From Vermont family tenting community to a favorite U.S. destination family resortTyler Place Family Resort history spans six generations from 1800's tenting community to today's highly acclaimed destination family resort. On the Inn lawn where our grandparents met as 10-year-olds in 1874, our own grandchildren and guest children play today, sharing a common history of indelible family vacation memories.
The land which is now The Tyler Place Family Resort combines a former dairy farm and Victorian mineral waters spa and park. In the late 1890s our grandparents, great aunts and uncles, and their friends from surrounding towns hauled children, tents, and housekeeping paraphernalia to the shores of Shipyard Bay on Lake Champlain, where, for a few weeks out of the summer, they explored the woods, messed about in boats, went blackberrying, built tree houses, skinny dipped, burned their fingers over campfires, watched the moon rise over the lake, and relaxed. Later, family cottages replaced the tent sites, and automobiles replaced the horse-drawn wagons, but the flavor of summer has always remained the same.

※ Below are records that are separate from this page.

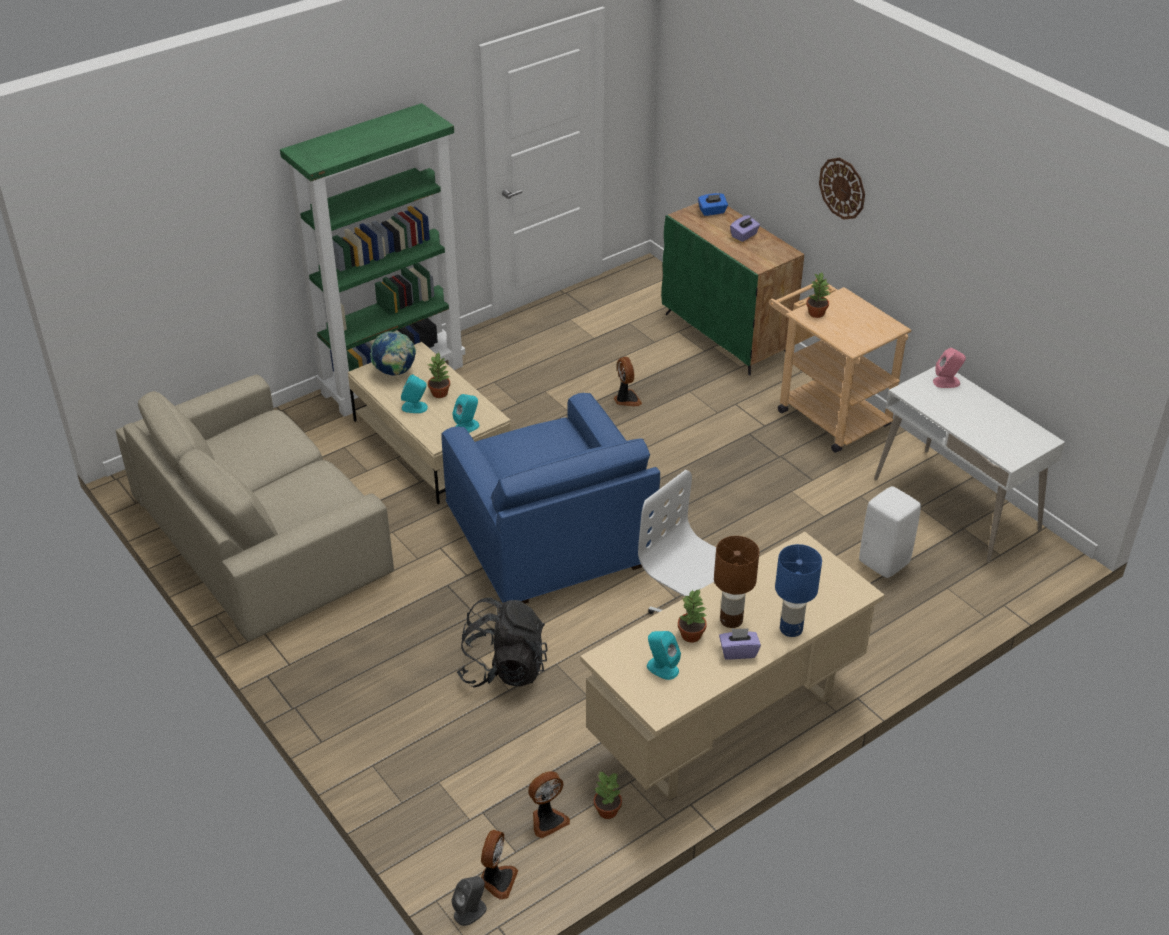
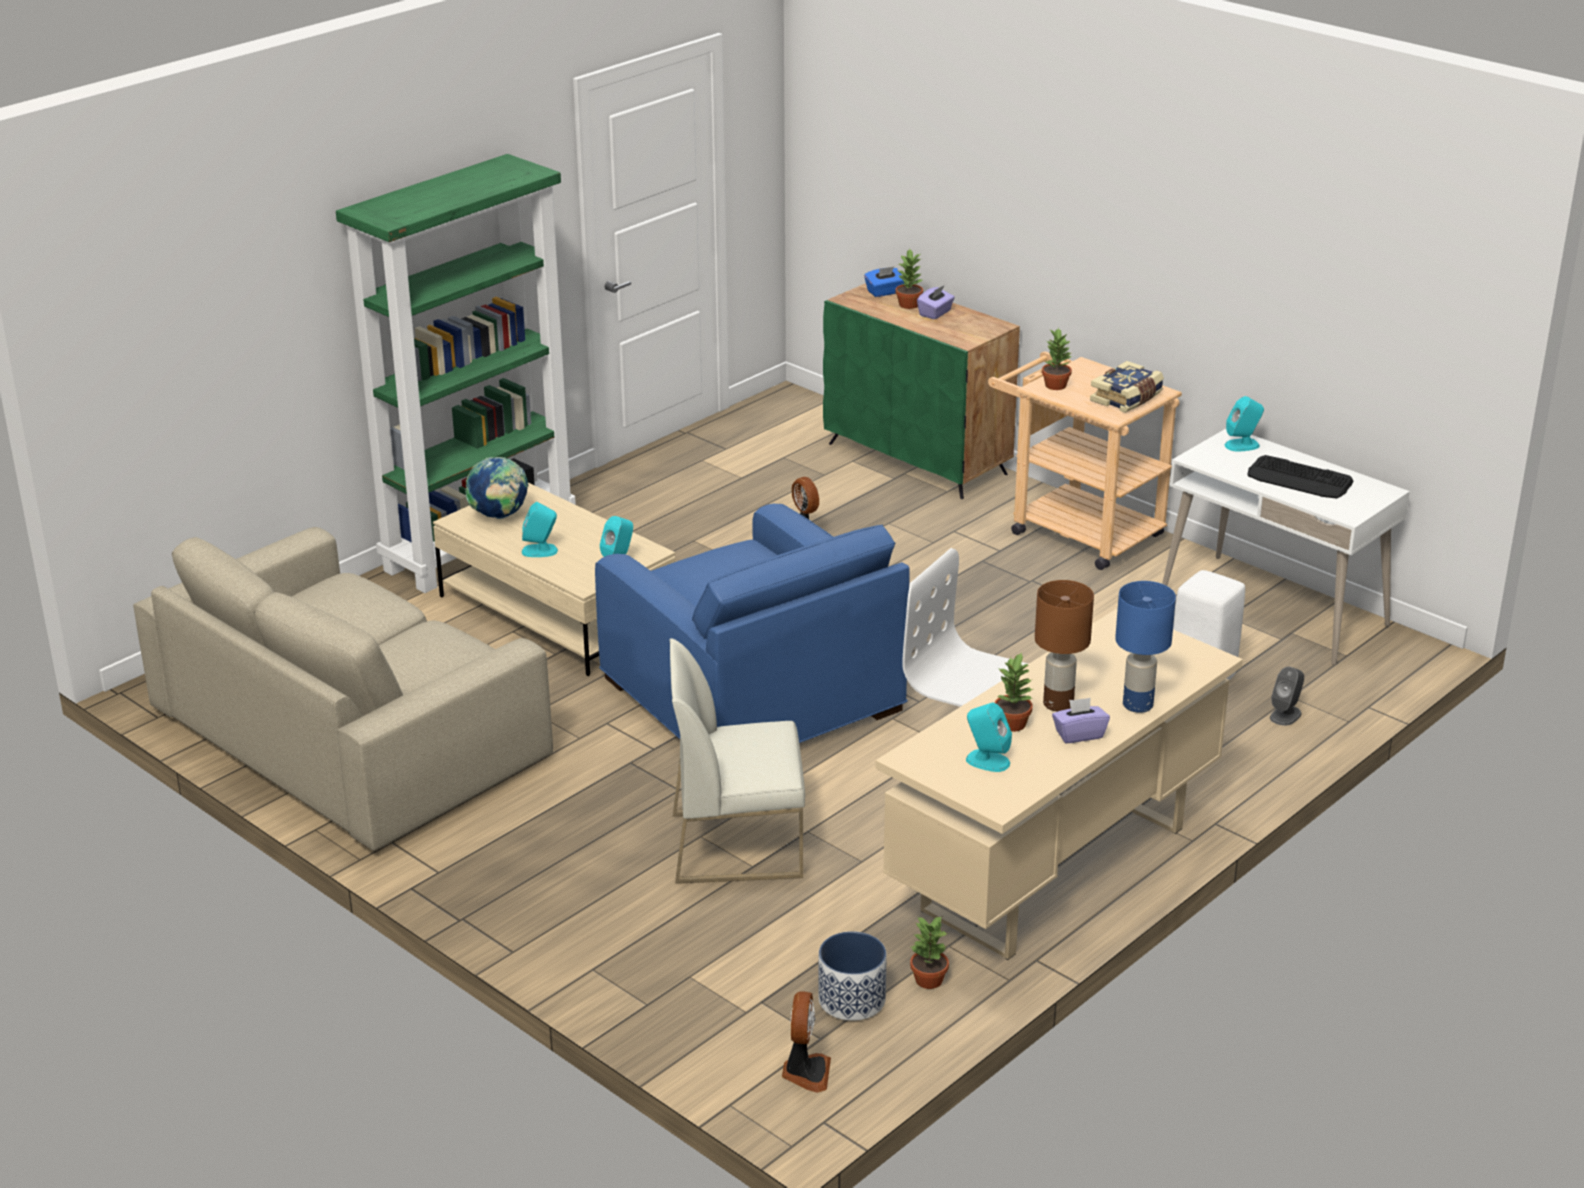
camera: 10 degrees left, 10 degrees down
(440, 393) = (569, 532): potted plant -> potted plant (909, 304)
(470, 911) = (780, 1110): grey speaker -> grey speaker (1285, 715)
(503, 668) = (738, 844): black backpack -> white chair
(547, 820) = (852, 999): fan -> planter
(842, 188) = (1068, 223): wall clock -> none
(867, 331) = (1127, 398): none -> book
(947, 382) = (1242, 445): pink speaker -> turquoise speaker
(981, 420) = (1299, 479): none -> keyboard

Our parents, Edward J. and Judy Tyler ("Mrs. T.") acquired the property in 1933, together with Hildreth ("Hibby" Tyler) and John Wriston, our father's sister and her husband. Originally called The Tyler & Wriston Place, they were early pioneers in family travel. Building on their respective experiences as editor and author of children's books, Mrs. T. and Hibby developed creative, age-staggered children's programs and the concept of all-inclusive family vacations freed of dangling extra charges. To this day The Tyler Place Family Resort is one of the few resorts in the world to focus entirely on all-inclusive family vacations with imaginative children's programs and private "couple time" for parents.
Guests who loved the place as children now return with their children and grandchildren and great-grandchildren for family reunions and to have the time of their lives all over again. In some ways we've grown up: the children's programs, facilities, sports equipment and dining are state-of-the-art, but the atmosphere and philosophy--the heart and history of the place--have stayed the same.